◆ Tasks to carry out
1/ Reproduce part of the comment thread on reading German word for word. Begin at the words "Thanks Jana, I’m" and stop after "in that time).".
2/ Write the next part of the comment thread on reading German, picking up right after its final sentence.

◆ Document section
>>>


        Cheers,
        Andrew

  4. Jana says:

    I’ve been following your blog for a while because I’ve always found your posts on the HTLAL forum really helpful. I’d like you to know that you’re someone who inspires me in language learning. =D

    I just have one question about this post: About how long did it take you to read 1 million words in German?

  5. doviende says:

    Thanks Jana, I’m glad I could help. My concentrated effort in reading German was basically from August to December in 2009. According to my records, I read about 200000 words of German every month during that time. I counted by estimation…I’d do a word-count of two pages in the book, and then just multiply the average per-page count by the number of pages in the book to get the total estimated number of words in it.

    If I remember correctly, the earlier Harry Potter books are shorter, around 100000 words, and the later ones are much longer. During that time, I was working a full-time job at 45 hours per week, and I was also spending time watching Star Trek in German (I watched 140 episodes in that time).

<<<

◆ Extracted information
>>>

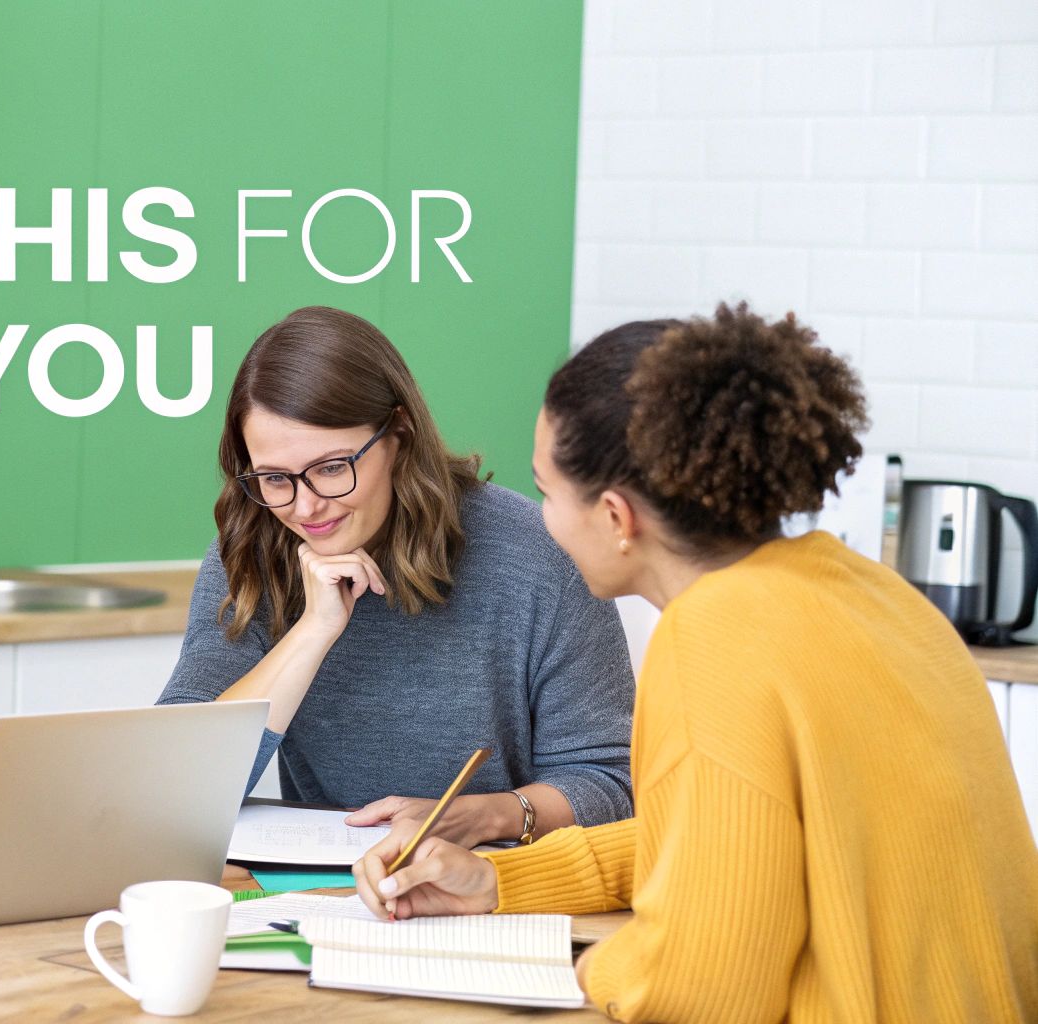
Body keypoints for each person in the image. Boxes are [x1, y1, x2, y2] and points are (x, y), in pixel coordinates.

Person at [355, 304, 1038, 1022]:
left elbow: (698, 992)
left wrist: (586, 970)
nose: (543, 517)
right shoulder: (869, 591)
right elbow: (714, 839)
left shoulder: (714, 636)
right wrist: (499, 880)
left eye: (548, 490)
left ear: (617, 518)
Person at [157, 306, 636, 847]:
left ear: (399, 434)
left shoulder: (538, 555)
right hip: (323, 894)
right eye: (274, 478)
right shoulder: (248, 551)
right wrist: (312, 631)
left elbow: (610, 784)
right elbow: (175, 784)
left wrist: (484, 816)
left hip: (499, 889)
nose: (307, 506)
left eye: (333, 467)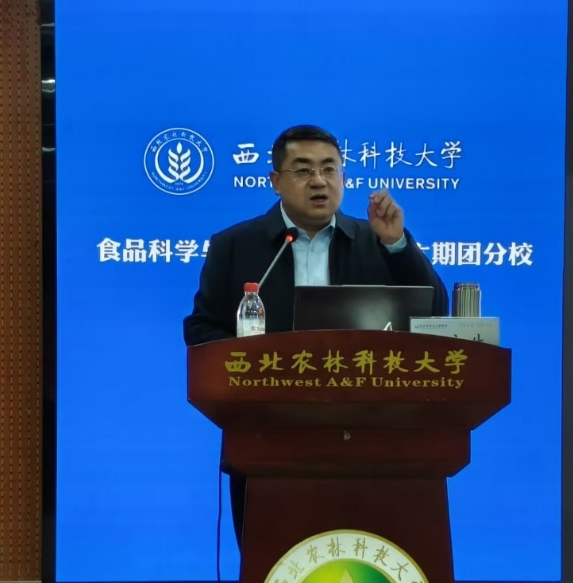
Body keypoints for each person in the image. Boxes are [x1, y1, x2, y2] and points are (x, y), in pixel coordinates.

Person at [182, 124, 448, 548]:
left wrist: (397, 244)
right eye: (303, 170)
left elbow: (434, 312)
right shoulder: (235, 245)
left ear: (343, 177)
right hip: (268, 436)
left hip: (368, 438)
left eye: (329, 169)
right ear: (275, 181)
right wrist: (251, 363)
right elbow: (201, 330)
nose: (319, 181)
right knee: (271, 560)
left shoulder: (376, 239)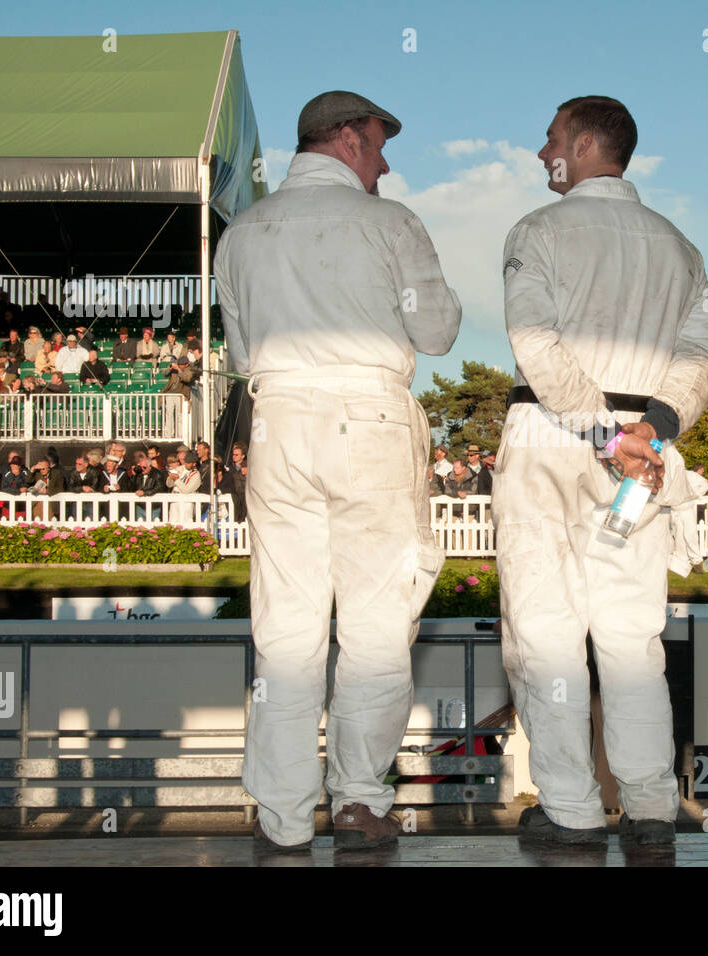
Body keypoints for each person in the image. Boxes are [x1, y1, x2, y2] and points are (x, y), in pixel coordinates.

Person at [214, 89, 461, 852]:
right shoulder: (390, 223)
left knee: (285, 631)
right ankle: (358, 800)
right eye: (380, 144)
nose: (384, 163)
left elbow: (241, 356)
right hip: (370, 420)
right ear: (350, 138)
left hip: (279, 419)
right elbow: (440, 331)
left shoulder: (241, 232)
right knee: (378, 627)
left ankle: (283, 818)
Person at [496, 95, 708, 846]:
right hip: (643, 456)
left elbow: (536, 342)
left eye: (550, 136)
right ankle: (653, 810)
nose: (542, 152)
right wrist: (647, 434)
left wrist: (603, 429)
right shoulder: (681, 247)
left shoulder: (537, 231)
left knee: (546, 634)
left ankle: (571, 808)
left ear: (586, 143)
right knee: (631, 639)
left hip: (554, 438)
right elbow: (704, 362)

<<<

◆ Exercise responses
1/
Thanks Jana, I’m glad I could help. My concentrated effort in reading German was basically from August to December in 2009. According to my records, I read about 200000 words of German every month during that time. I counted by estimation…I’d do a word-count of two pages in the book, and then just multiply the average per-page count by the number of pages in the book to get the total estimated number of words in it.

    If I remember correctly, the earlier Harry Potter books are shorter, around 100000 words, and the later ones are much longer. During that time, I was working a full-time job at 45 hours per week, and I was also spending time watching Star Trek in German (I watched 140 episodes in that time).

2/
    At the start it was much easier if I used audiobooks while reading, because the audio would always keep going and “push” me through the book. This way, I wouldn’t get stuck so much on the words I didn’t know, and I could focus more on just trying to understand and enjoy as much of the story as I could.

    A book doesn’t actually take that long if you go at audiobook speed, where the shorter Harry Potter books are about 10 hours, going up to 20 hours later.

  6. Mithridates says:

    Children’s books are generally boring as the first commenter stated, but note that works of literature that have been toned down a bit for children or youth (often with a few pictures here and there) are very good. When I spent my first three months in Korea I read through a great deal of these books – abridged versions of Hermann Hesse, Dostoyevsky etc. but instead of 1000 pages they were only about 200, and the pictures helped remind me what the story was about.

    • doviende says:

      Ya, those are good if you’re interested in reading them. I found lots of those when I was in China, and they were half English / half Chinese, so I learned a lot from them, but usually I wasn’t too interested in the stories. I find Dickens and a lot of the other English “Classics” to be pretty boring.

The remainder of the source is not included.